> Problem
Retype the records below exactly as they stand, omitting the pictures.

(Extracted page text data)
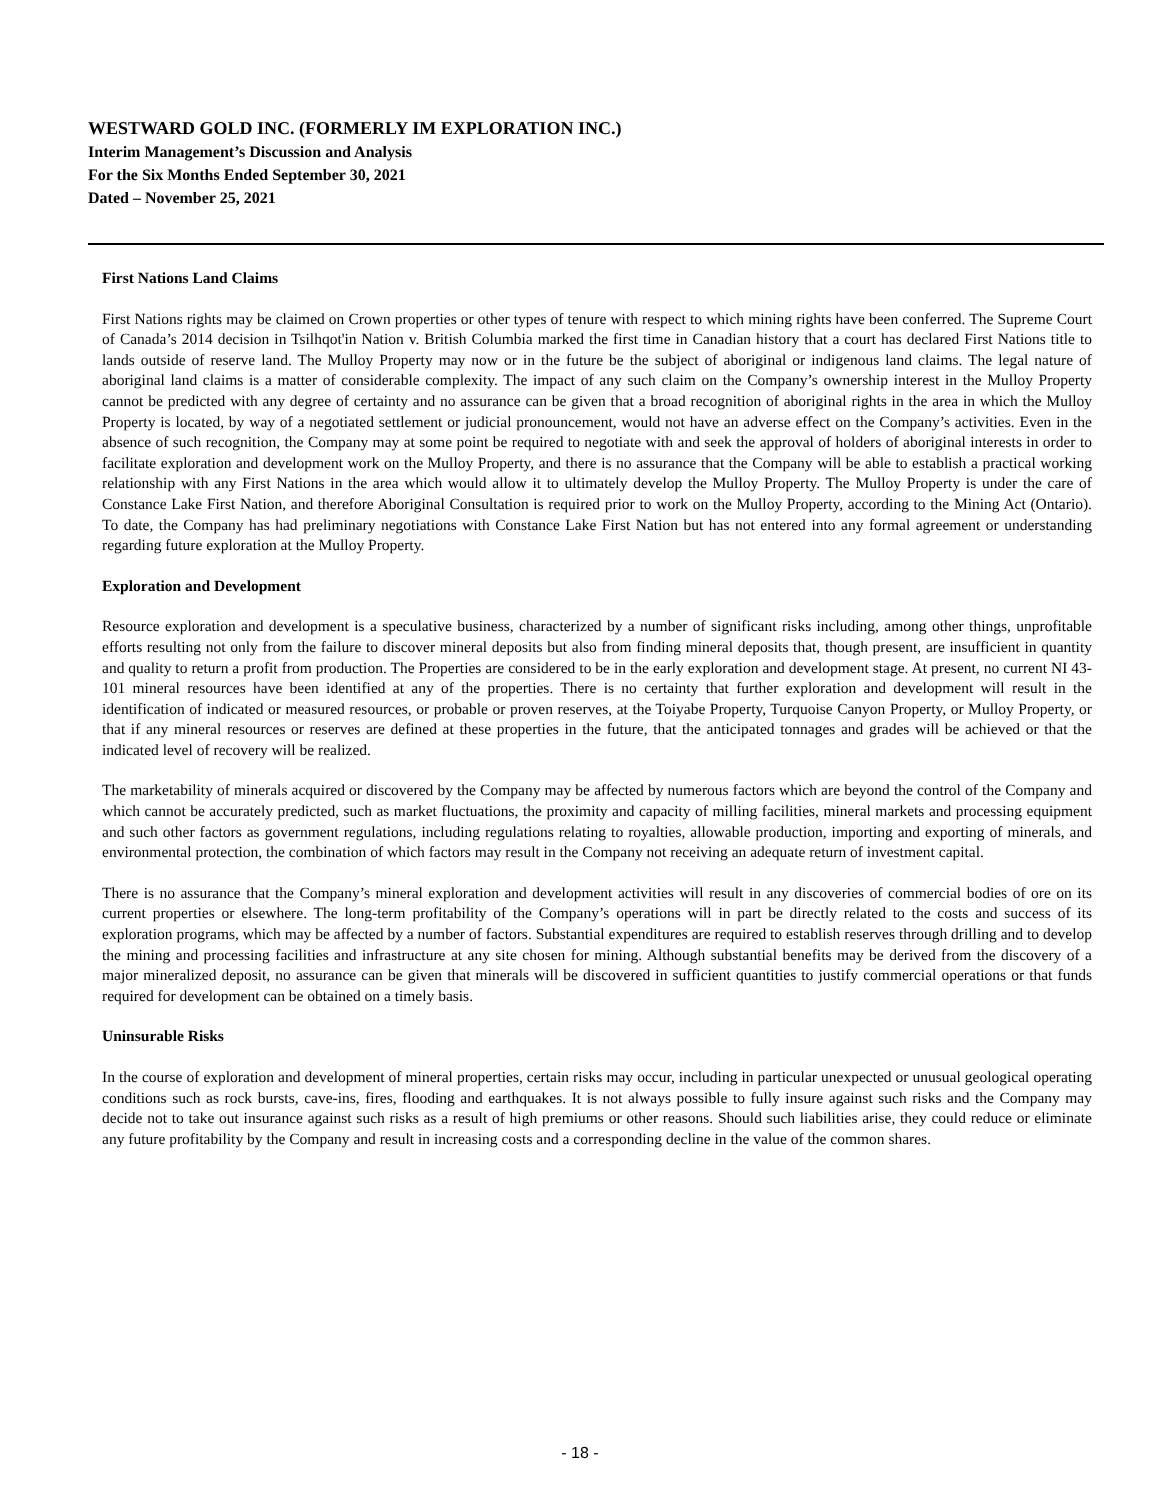WESTWARD GOLD INC. (FORMERLY IM EXPLORATION INC.)
Interim Management’s Discussion and Analysis
For the Six Months Ended September 30, 2021
Dated – November 25, 2021
First Nations Land Claims
First Nations rights may be claimed on Crown properties or other types of tenure with respect to which mining rights have been conferred. The Supreme Court of Canada’s 2014 decision in Tsilhqot'in Nation v. British Columbia marked the first time in Canadian history that a court has declared First Nations title to lands outside of reserve land. The Mulloy Property may now or in the future be the subject of aboriginal or indigenous land claims. The legal nature of aboriginal land claims is a matter of considerable complexity. The impact of any such claim on the Company’s ownership interest in the Mulloy Property cannot be predicted with any degree of certainty and no assurance can be given that a broad recognition of aboriginal rights in the area in which the Mulloy Property is located, by way of a negotiated settlement or judicial pronouncement, would not have an adverse effect on the Company’s activities. Even in the absence of such recognition, the Company may at some point be required to negotiate with and seek the approval of holders of aboriginal interests in order to facilitate exploration and development work on the Mulloy Property, and there is no assurance that the Company will be able to establish a practical working relationship with any First Nations in the area which would allow it to ultimately develop the Mulloy Property. The Mulloy Property is under the care of Constance Lake First Nation, and therefore Aboriginal Consultation is required prior to work on the Mulloy Property, according to the Mining Act (Ontario). To date, the Company has had preliminary negotiations with Constance Lake First Nation but has not entered into any formal agreement or understanding regarding future exploration at the Mulloy Property.
Exploration and Development
Resource exploration and development is a speculative business, characterized by a number of significant risks including, among other things, unprofitable efforts resulting not only from the failure to discover mineral deposits but also from finding mineral deposits that, though present, are insufficient in quantity and quality to return a profit from production. The Properties are considered to be in the early exploration and development stage. At present, no current NI 43-101 mineral resources have been identified at any of the properties. There is no certainty that further exploration and development will result in the identification of indicated or measured resources, or probable or proven reserves, at the Toiyabe Property, Turquoise Canyon Property, or Mulloy Property, or that if any mineral resources or reserves are defined at these properties in the future, that the anticipated tonnages and grades will be achieved or that the indicated level of recovery will be realized.
The marketability of minerals acquired or discovered by the Company may be affected by numerous factors which are beyond the control of the Company and which cannot be accurately predicted, such as market fluctuations, the proximity and capacity of milling facilities, mineral markets and processing equipment and such other factors as government regulations, including regulations relating to royalties, allowable production, importing and exporting of minerals, and environmental protection, the combination of which factors may result in the Company not receiving an adequate return of investment capital.
There is no assurance that the Company’s mineral exploration and development activities will result in any discoveries of commercial bodies of ore on its current properties or elsewhere. The long-term profitability of the Company’s operations will in part be directly related to the costs and success of its exploration programs, which may be affected by a number of factors. Substantial expenditures are required to establish reserves through drilling and to develop the mining and processing facilities and infrastructure at any site chosen for mining. Although substantial benefits may be derived from the discovery of a major mineralized deposit, no assurance can be given that minerals will be discovered in sufficient quantities to justify commercial operations or that funds required for development can be obtained on a timely basis.
Uninsurable Risks
In the course of exploration and development of mineral properties, certain risks may occur, including in particular unexpected or unusual geological operating conditions such as rock bursts, cave-ins, fires, flooding and earthquakes. It is not always possible to fully insure against such risks and the Company may decide not to take out insurance against such risks as a result of high premiums or other reasons. Should such liabilities arise, they could reduce or eliminate any future profitability by the Company and result in increasing costs and a corresponding decline in the value of the common shares.
- 18 -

> Answer to this exercise
WESTWARD GOLD INC. (FORMERLY IM EXPLORATION INC.)
Interim Management’s Discussion and Analysis
For the Six Months Ended September 30, 2021
Dated – November 25, 2021
First Nations Land Claims
First Nations rights may be claimed on Crown properties or other types of tenure with respect to which mining rights have been conferred. The Supreme Court of Canada’s 2014 decision in Tsilhqot'in Nation v. British Columbia marked the first time in Canadian history that a court has declared First Nations title to lands outside of reserve land. The Mulloy Property may now or in the future be the subject of aboriginal or indigenous land claims. The legal nature of aboriginal land claims is a matter of considerable complexity. The impact of any such claim on the Company’s ownership interest in the Mulloy Property cannot be predicted with any degree of certainty and no assurance can be given that a broad recognition of aboriginal rights in the area in which the Mulloy Property is located, by way of a negotiated settlement or judicial pronouncement, would not have an adverse effect on the Company’s activities. Even in the absence of such recognition, the Company may at some point be required to negotiate with and seek the approval of holders of aboriginal interests in order to facilitate exploration and development work on the Mulloy Property, and there is no assurance that the Company will be able to establish a practical working relationship with any First Nations in the area which would allow it to ultimately develop the Mulloy Property. The Mulloy Property is under the care of Constance Lake First Nation, and therefore Aboriginal Consultation is required prior to work on the Mulloy Property, according to the Mining Act (Ontario). To date, the Company has had preliminary negotiations with Constance Lake First Nation but has not entered into any formal agreement or understanding regarding future exploration at the Mulloy Property.
Exploration and Development
Resource exploration and development is a speculative business, characterized by a number of significant risks including, among other things, unprofitable efforts resulting not only from the failure to discover mineral deposits but also from finding mineral deposits that, though present, are insufficient in quantity and quality to return a profit from production. The Properties are considered to be in the early exploration and development stage. At present, no current NI 43-101 mineral resources have been identified at any of the properties. There is no certainty that further exploration and development will result in the identification of indicated or measured resources, or probable or proven reserves, at the Toiyabe Property, Turquoise Canyon Property, or Mulloy Property, or that if any mineral resources or reserves are defined at these properties in the future, that the anticipated tonnages and grades will be achieved or that the indicated level of recovery will be realized.
The marketability of minerals acquired or discovered by the Company may be affected by numerous factors which are beyond the control of the Company and which cannot be accurately predicted, such as market fluctuations, the proximity and capacity of milling facilities, mineral markets and processing equipment and such other factors as government regulations, including regulations relating to royalties, allowable production, importing and exporting of minerals, and environmental protection, the combination of which factors may result in the Company not receiving an adequate return of investment capital.
There is no assurance that the Company’s mineral exploration and development activities will result in any discoveries of commercial bodies of ore on its current properties or elsewhere. The long-term profitability of the Company’s operations will in part be directly related to the costs and success of its exploration programs, which may be affected by a number of factors. Substantial expenditures are required to establish reserves through drilling and to develop the mining and processing facilities and infrastructure at any site chosen for mining. Although substantial benefits may be derived from the discovery of a major mineralized deposit, no assurance can be given that minerals will be discovered in sufficient quantities to justify commercial operations or that funds required for development can be obtained on a timely basis.
Uninsurable Risks
In the course of exploration and development of mineral properties, certain risks may occur, including in particular unexpected or unusual geological operating conditions such as rock bursts, cave-ins, fires, flooding and earthquakes. It is not always possible to fully insure against such risks and the Company may decide not to take out insurance against such risks as a result of high premiums or other reasons. Should such liabilities arise, they could reduce or eliminate any future profitability by the Company and result in increasing costs and a corresponding decline in the value of the common shares.
- 18 -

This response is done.